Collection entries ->

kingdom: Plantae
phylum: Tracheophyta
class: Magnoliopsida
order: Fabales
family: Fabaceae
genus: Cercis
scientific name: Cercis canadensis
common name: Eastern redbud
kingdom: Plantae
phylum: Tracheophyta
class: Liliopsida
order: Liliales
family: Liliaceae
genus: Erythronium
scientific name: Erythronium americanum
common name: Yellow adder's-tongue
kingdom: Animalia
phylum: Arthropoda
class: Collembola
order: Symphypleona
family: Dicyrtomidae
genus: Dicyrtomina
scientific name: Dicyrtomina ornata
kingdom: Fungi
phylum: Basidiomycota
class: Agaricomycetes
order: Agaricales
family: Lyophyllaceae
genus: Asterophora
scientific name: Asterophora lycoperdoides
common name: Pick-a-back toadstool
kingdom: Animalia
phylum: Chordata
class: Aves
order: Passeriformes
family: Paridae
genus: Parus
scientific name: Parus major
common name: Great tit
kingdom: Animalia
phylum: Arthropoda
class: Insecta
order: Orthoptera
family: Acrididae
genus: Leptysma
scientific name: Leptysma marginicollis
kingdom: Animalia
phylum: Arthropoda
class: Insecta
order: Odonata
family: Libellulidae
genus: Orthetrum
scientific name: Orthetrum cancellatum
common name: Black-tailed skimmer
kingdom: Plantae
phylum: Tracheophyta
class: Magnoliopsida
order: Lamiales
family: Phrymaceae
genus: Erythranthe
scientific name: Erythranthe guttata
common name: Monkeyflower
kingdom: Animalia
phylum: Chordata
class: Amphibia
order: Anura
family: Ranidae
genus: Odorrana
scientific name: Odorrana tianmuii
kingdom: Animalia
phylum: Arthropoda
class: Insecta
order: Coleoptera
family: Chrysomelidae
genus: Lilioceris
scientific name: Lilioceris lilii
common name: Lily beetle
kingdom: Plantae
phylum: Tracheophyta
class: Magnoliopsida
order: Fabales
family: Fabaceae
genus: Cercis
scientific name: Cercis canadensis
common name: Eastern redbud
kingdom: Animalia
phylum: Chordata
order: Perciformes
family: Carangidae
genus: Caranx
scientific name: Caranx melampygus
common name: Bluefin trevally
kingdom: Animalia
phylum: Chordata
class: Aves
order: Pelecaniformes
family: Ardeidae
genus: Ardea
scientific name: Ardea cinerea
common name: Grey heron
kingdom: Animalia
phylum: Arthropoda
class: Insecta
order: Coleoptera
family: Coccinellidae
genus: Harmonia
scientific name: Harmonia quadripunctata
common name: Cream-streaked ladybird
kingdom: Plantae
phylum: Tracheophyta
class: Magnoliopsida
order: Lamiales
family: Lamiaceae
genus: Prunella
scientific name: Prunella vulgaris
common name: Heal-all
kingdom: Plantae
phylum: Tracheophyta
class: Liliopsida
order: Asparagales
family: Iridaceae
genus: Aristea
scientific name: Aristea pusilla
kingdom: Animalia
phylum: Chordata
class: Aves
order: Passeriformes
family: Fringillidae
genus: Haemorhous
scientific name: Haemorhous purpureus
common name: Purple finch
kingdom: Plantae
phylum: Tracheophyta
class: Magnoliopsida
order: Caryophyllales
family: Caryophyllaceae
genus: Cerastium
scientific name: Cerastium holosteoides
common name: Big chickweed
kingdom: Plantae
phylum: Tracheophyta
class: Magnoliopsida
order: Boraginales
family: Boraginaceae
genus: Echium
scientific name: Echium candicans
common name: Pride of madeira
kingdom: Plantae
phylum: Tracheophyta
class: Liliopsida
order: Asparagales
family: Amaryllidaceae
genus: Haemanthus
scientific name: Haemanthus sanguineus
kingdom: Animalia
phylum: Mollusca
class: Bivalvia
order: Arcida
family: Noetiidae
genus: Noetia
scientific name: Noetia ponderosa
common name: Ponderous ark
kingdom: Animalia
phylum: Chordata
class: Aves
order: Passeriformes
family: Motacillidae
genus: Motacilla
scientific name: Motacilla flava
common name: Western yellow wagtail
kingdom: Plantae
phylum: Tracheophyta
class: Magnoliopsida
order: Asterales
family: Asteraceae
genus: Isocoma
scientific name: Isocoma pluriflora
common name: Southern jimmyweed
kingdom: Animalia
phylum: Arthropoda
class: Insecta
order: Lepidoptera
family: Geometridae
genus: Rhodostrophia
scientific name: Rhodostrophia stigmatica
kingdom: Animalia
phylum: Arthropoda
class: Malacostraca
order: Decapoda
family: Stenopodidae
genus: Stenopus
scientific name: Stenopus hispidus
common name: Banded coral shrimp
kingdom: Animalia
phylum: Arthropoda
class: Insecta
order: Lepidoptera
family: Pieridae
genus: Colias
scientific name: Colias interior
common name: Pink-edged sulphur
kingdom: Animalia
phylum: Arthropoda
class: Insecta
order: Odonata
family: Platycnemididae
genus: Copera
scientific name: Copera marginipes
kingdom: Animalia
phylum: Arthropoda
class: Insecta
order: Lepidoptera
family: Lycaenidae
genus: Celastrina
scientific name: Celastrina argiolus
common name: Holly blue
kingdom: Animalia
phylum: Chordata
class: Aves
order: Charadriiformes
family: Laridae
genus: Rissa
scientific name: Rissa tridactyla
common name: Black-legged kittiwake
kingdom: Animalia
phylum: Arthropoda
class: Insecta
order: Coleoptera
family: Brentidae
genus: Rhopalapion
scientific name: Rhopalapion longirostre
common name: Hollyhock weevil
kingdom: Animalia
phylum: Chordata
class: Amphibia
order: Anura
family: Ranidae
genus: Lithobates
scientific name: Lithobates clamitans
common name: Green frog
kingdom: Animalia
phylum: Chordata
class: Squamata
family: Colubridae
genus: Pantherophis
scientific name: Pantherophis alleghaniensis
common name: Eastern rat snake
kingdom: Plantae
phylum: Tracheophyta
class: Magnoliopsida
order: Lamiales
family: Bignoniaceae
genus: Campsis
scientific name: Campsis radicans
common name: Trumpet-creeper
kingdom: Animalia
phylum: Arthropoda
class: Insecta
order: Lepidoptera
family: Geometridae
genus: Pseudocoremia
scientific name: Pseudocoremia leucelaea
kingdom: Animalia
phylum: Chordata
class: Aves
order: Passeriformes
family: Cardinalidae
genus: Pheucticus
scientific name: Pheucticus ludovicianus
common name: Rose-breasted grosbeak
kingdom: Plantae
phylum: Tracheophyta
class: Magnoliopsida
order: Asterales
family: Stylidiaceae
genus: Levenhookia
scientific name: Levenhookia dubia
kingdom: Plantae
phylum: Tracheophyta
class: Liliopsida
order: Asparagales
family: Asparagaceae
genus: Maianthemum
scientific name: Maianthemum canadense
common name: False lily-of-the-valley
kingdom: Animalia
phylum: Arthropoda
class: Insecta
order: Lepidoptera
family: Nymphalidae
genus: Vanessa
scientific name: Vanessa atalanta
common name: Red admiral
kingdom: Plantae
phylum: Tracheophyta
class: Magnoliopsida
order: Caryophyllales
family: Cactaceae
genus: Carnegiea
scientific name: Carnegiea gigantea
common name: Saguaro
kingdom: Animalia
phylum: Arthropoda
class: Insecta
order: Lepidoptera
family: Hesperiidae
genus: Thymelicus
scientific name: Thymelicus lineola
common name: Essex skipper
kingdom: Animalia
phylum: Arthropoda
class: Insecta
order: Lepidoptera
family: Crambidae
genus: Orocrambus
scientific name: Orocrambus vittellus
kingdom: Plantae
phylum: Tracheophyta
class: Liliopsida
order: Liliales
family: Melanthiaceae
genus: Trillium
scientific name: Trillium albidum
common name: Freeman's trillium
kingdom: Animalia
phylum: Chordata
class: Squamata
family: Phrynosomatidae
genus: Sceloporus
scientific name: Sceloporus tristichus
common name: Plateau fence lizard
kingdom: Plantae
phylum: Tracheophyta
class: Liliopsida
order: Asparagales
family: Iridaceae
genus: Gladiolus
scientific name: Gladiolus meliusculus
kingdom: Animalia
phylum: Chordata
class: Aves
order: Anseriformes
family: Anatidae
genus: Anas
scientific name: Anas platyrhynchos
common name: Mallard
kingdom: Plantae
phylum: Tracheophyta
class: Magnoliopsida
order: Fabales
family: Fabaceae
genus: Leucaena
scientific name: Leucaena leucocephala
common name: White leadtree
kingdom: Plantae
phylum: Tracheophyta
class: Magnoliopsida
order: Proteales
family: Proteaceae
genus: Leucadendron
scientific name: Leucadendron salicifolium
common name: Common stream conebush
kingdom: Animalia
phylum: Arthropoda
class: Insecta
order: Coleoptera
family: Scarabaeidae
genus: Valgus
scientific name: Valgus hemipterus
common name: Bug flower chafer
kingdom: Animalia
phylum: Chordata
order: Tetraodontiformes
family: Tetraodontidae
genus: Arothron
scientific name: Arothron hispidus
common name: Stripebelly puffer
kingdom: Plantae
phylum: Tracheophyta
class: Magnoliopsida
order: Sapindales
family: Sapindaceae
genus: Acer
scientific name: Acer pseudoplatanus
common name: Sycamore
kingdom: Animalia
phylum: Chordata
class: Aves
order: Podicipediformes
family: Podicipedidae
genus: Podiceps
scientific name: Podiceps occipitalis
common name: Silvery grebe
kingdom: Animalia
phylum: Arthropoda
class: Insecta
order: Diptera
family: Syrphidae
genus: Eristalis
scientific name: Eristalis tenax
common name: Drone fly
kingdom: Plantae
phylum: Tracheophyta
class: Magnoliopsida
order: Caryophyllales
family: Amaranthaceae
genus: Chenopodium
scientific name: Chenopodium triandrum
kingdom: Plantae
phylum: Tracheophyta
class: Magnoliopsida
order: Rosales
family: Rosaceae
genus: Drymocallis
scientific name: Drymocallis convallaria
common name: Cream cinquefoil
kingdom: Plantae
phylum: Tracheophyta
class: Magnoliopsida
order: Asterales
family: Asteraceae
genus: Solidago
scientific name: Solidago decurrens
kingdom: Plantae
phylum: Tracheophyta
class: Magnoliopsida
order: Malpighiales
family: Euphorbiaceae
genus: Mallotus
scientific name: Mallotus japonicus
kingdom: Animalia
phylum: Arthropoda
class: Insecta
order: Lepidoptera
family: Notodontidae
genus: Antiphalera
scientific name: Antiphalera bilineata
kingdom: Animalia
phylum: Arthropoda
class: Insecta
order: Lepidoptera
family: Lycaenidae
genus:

Challenge ->
Write out again the lines of the records above, from the very first line through the line containing "family: Liliaceae", including both.

Final answer ->
kingdom: Plantae
phylum: Tracheophyta
class: Magnoliopsida
order: Fabales
family: Fabaceae
genus: Cercis
scientific name: Cercis canadensis
common name: Eastern redbud
kingdom: Plantae
phylum: Tracheophyta
class: Liliopsida
order: Liliales
family: Liliaceae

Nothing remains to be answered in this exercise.